Sunday, 12 March 2017

Tomies and Purple Mountain

After cancelling our last walk twice due to the weather warnings, we were delighted to see some blue skies this time and could not believe we were finally heading somewhere. When we arrived at Kate Kearney's Cottage it started to rain... Oh no, not again! But luckily it was only a shower and it didn't last too long.

The view towards MacGillicuddy's Reeks from near Purple Mountain top

Climbing Tomies Mountain
Off we went when the sun started coming out out again. The first ascent up Little Tomies (or Tomies North Top) is quite challenging and tough as the path disappears between high heathers. Together with wet and boggy ground it makes every step not easy. After a quick stop at Little Tomies we headed up Tomies Mountain. The closer to the top the stronger the wind was and at some stage it became extremely difficult to walk on more and more stony ground. We were delighted to find some shelter at the top where we had our lunch. 

Purple Mountain summit
After that we had to drop down a little bit before climbing Purple Mountain NE Top and finally Purple Mountain main top (832 m.a.s.l). One thing you should remember about this walk is that the car park is almost at the sea level which means that you actually have to climb all that 800 m. It's like climbing Carrauntoohil from the bottom of Hags Glen and it's about 16 km long. It's not a small walk so. And yet again we had to fight with strong winds blowing us out off the mountain. The wind chill was unreal, reminding us that winter in the mountains it's not over yet.

And then suddenly after turning south west from Purple NE Top to the main top the wind calmed down and the sun started warming us and it felt like being in completely different world altogether. 
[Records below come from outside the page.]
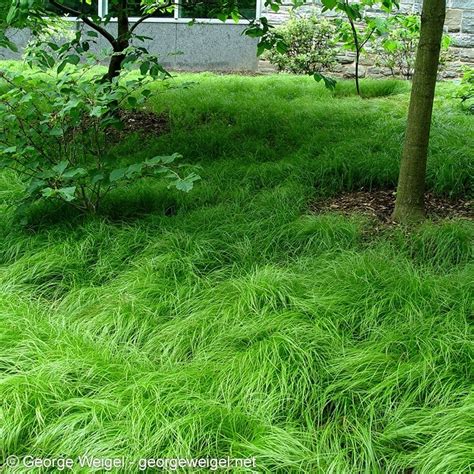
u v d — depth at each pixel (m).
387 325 3.30
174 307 3.67
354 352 3.10
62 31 10.42
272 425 2.71
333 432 2.71
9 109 4.52
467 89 7.59
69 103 4.14
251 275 3.81
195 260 4.09
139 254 4.22
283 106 7.53
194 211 4.75
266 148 6.10
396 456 2.57
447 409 2.67
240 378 2.95
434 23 4.15
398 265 3.81
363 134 6.35
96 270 4.08
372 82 9.02
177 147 6.20
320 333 3.21
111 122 4.54
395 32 10.34
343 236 4.29
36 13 5.19
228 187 5.21
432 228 4.20
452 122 6.74
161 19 12.96
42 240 4.40
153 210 4.86
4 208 4.85
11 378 2.84
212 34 12.93
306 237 4.30
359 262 3.80
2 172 5.59
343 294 3.54
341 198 5.20
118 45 6.41
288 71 11.70
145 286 3.79
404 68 11.52
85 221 4.57
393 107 7.36
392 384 2.87
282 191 4.96
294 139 6.42
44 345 3.19
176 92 8.35
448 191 5.17
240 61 13.02
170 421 2.68
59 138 5.02
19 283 3.94
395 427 2.69
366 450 2.57
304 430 2.73
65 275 4.04
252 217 4.63
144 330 3.44
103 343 3.33
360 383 2.91
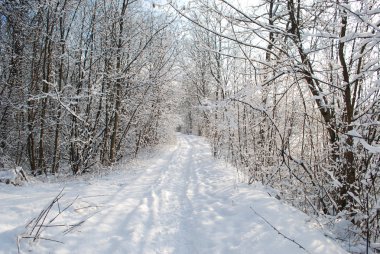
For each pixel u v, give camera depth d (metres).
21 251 4.15
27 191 7.89
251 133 8.78
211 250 4.81
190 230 5.90
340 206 5.93
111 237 5.14
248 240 4.86
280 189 7.86
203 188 9.51
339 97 6.37
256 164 8.70
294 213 5.79
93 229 5.29
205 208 7.13
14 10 13.67
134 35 15.15
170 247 5.12
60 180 11.46
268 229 5.09
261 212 5.94
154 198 8.07
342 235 5.23
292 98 7.36
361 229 4.97
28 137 14.38
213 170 12.79
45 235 4.66
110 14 14.83
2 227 4.53
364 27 5.72
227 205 7.01
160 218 6.54
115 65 15.39
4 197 6.42
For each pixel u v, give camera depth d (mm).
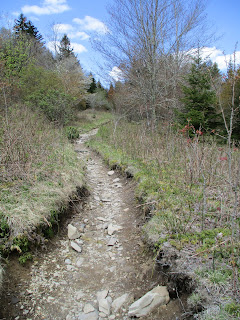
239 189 3875
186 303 2457
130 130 11031
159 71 13844
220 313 1996
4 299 2633
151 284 2971
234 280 2123
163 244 3051
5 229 3230
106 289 2994
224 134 9570
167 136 7379
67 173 5586
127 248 3775
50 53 30281
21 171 4566
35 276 3062
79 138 14438
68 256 3580
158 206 3943
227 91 9031
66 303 2766
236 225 3025
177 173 5176
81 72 27672
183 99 10656
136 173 6020
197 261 2633
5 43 13562
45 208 3904
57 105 13633
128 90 15125
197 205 3740
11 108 8141
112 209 5188
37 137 6363
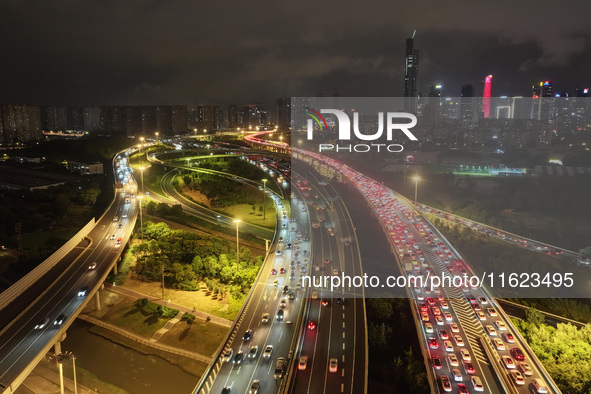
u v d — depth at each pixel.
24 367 87.62
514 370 91.06
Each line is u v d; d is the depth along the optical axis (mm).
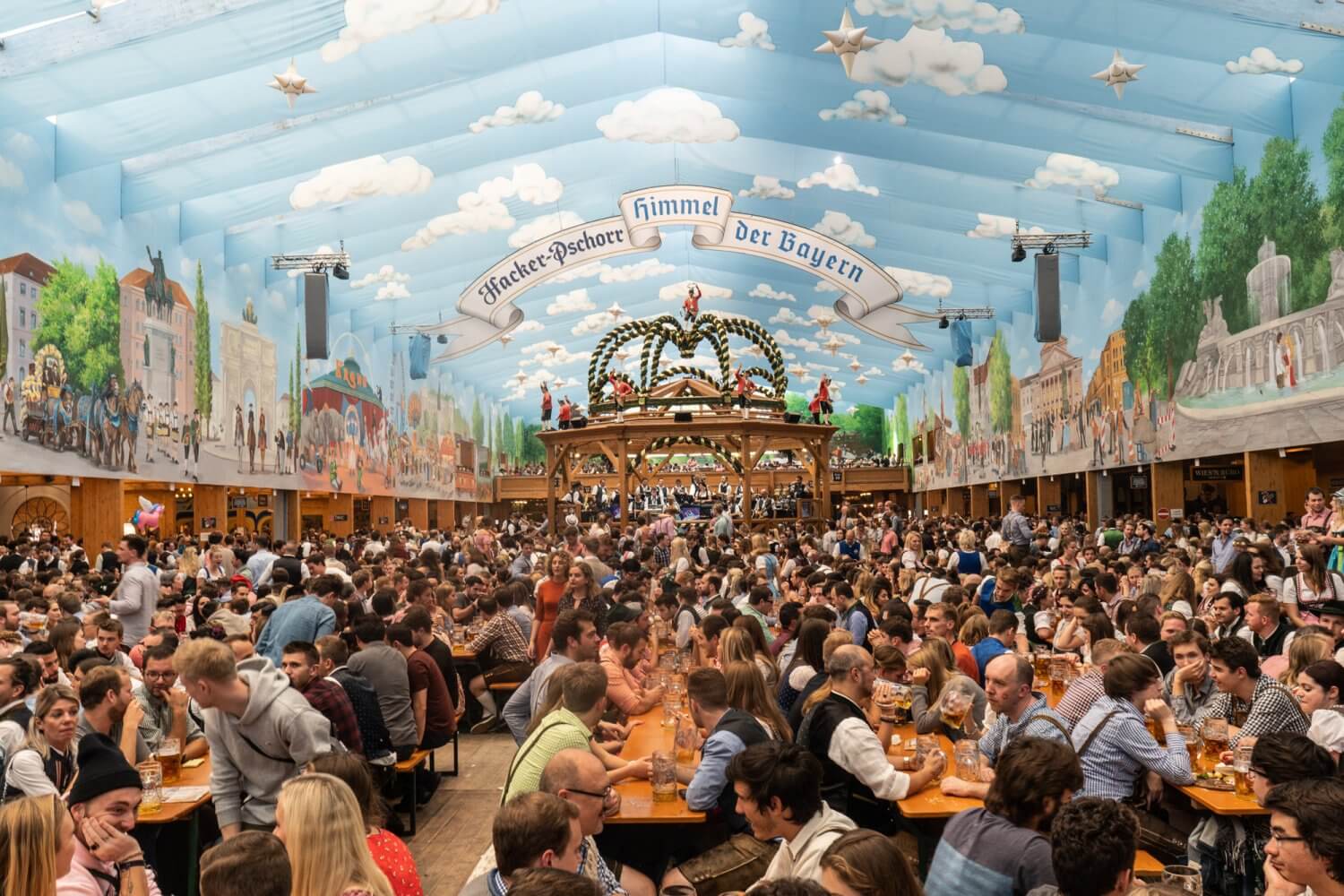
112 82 14680
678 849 5367
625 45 20141
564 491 30125
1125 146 18297
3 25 13430
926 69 17375
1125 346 22375
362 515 33844
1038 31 15367
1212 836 4941
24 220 15023
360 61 17156
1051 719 5051
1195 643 5977
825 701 5332
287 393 25469
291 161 19078
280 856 2711
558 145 22641
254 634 9492
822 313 37562
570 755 3738
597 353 28328
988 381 34125
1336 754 5121
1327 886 2893
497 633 11219
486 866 3801
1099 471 24812
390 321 31906
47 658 6500
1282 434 16141
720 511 31125
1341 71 14289
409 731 7609
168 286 19422
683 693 6812
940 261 28281
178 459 19656
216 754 4758
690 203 25391
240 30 14695
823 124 21828
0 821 2789
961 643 7781
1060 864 2891
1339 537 9789
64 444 15805
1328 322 14906
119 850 3441
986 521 25188
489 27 17516
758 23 17750
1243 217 17328
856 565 14164
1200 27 14641
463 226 25484
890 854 2725
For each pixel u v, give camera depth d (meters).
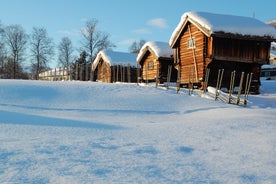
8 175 4.13
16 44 64.12
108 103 15.70
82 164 4.83
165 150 6.05
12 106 13.95
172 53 30.34
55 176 4.20
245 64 24.11
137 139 7.04
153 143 6.64
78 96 16.81
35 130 7.63
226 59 22.48
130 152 5.75
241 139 7.31
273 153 6.03
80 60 66.19
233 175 4.66
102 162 5.01
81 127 8.50
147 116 13.26
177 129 8.65
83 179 4.14
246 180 4.45
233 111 13.85
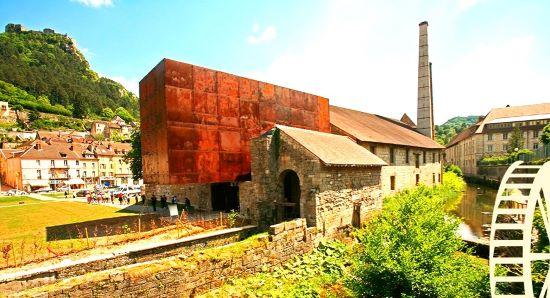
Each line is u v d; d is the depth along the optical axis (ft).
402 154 90.94
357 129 81.10
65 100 427.33
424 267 27.76
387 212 43.19
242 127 59.21
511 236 38.47
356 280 30.40
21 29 565.94
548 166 18.08
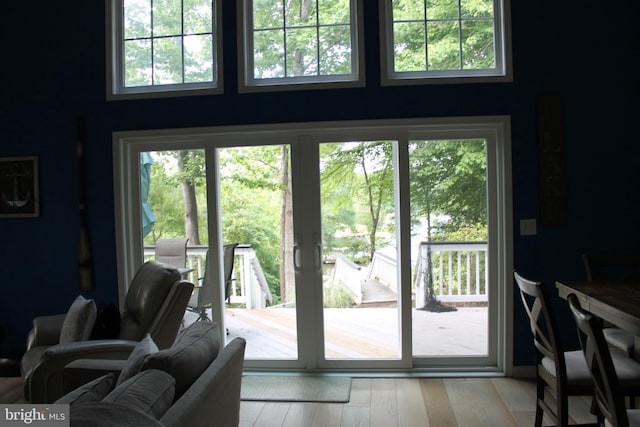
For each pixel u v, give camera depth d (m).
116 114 3.39
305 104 3.25
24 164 3.48
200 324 1.96
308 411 2.73
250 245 3.43
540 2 3.14
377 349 3.35
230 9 3.28
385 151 3.30
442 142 3.31
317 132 3.29
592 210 3.16
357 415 2.67
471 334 3.34
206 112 3.32
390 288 3.34
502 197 3.22
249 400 2.89
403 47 3.29
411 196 3.34
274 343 3.42
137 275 2.92
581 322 1.63
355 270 3.35
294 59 3.34
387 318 3.35
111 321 2.61
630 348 2.27
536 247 3.18
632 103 3.13
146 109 3.37
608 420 1.64
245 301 3.48
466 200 3.31
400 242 3.28
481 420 2.57
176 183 3.46
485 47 3.27
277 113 3.27
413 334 3.37
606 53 3.14
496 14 3.26
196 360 1.59
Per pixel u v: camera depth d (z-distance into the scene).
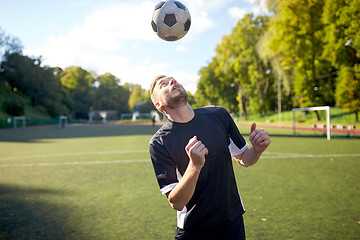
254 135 1.59
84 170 7.61
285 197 4.65
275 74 32.59
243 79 48.59
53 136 23.84
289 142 14.53
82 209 4.25
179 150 1.53
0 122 42.66
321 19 24.09
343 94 25.20
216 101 66.06
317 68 29.02
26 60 62.72
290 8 26.03
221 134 1.60
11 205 4.51
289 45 27.00
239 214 1.63
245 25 44.00
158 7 2.08
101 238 3.19
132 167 8.02
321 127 24.89
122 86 100.06
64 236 3.26
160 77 1.66
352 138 16.75
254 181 5.90
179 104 1.52
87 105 86.69
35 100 64.44
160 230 3.38
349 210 3.92
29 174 7.16
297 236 3.10
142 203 4.51
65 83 81.38
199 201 1.54
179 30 2.06
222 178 1.56
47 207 4.39
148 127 41.06
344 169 7.02
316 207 4.09
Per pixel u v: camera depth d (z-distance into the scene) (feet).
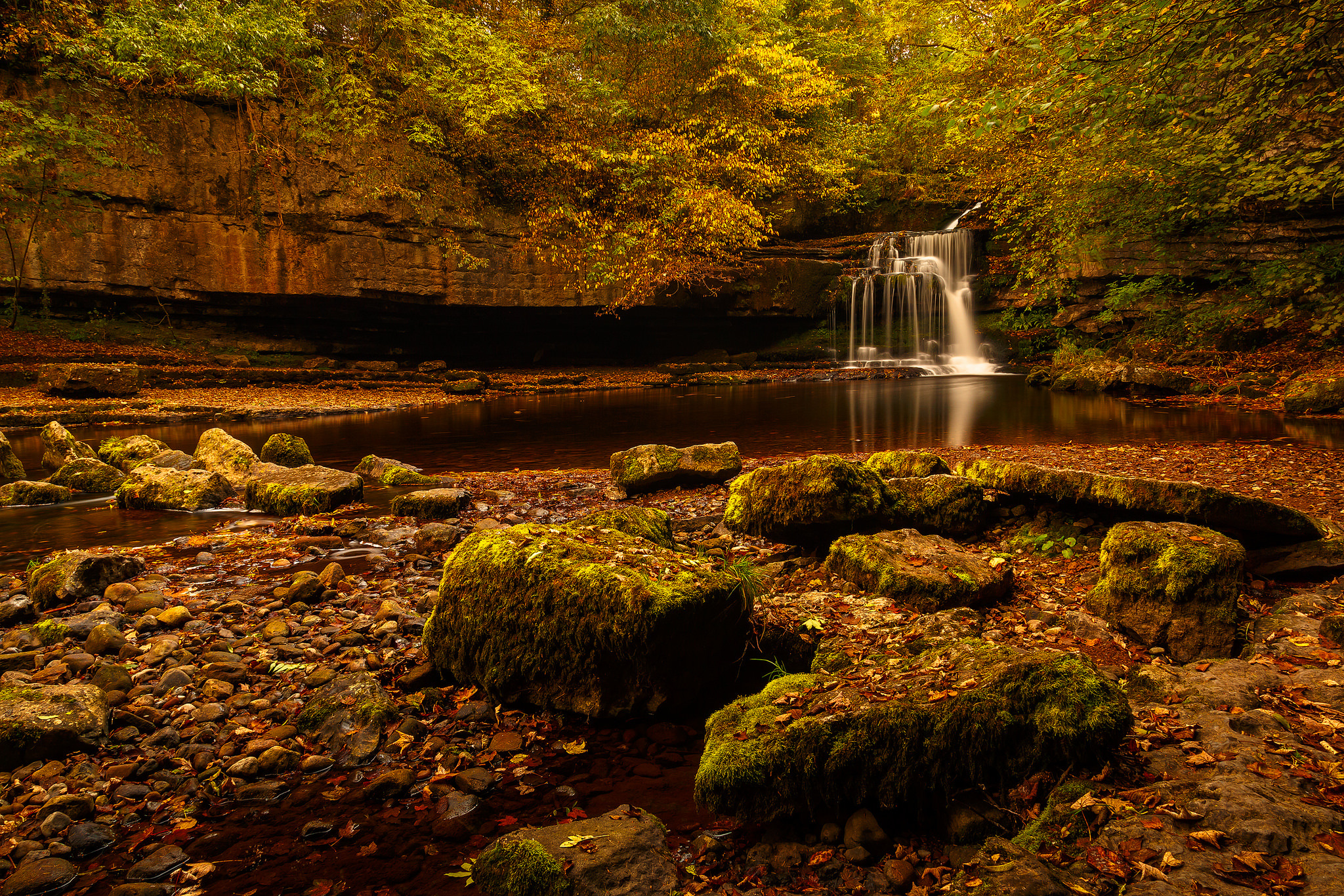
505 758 9.96
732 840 8.05
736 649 11.91
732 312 91.30
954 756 8.16
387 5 71.36
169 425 48.29
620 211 78.54
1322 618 12.11
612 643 10.47
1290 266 60.59
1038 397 60.49
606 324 93.25
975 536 17.04
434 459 35.68
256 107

Us at the top of Purple Mountain

The views towards Lough Leane and Muckross on our left and the amazing Gap of Dunloe on the right side were just stunning. From the top of Purple Mountain we went down to the car park at the other end of Gap of Dunloe, passing Lough Glas. The weather at that stage was just gorgeous and no strong winds down in the valley, so we really didn't mind walking back through Gap of Dunloe to Kate Kearney's Cottage.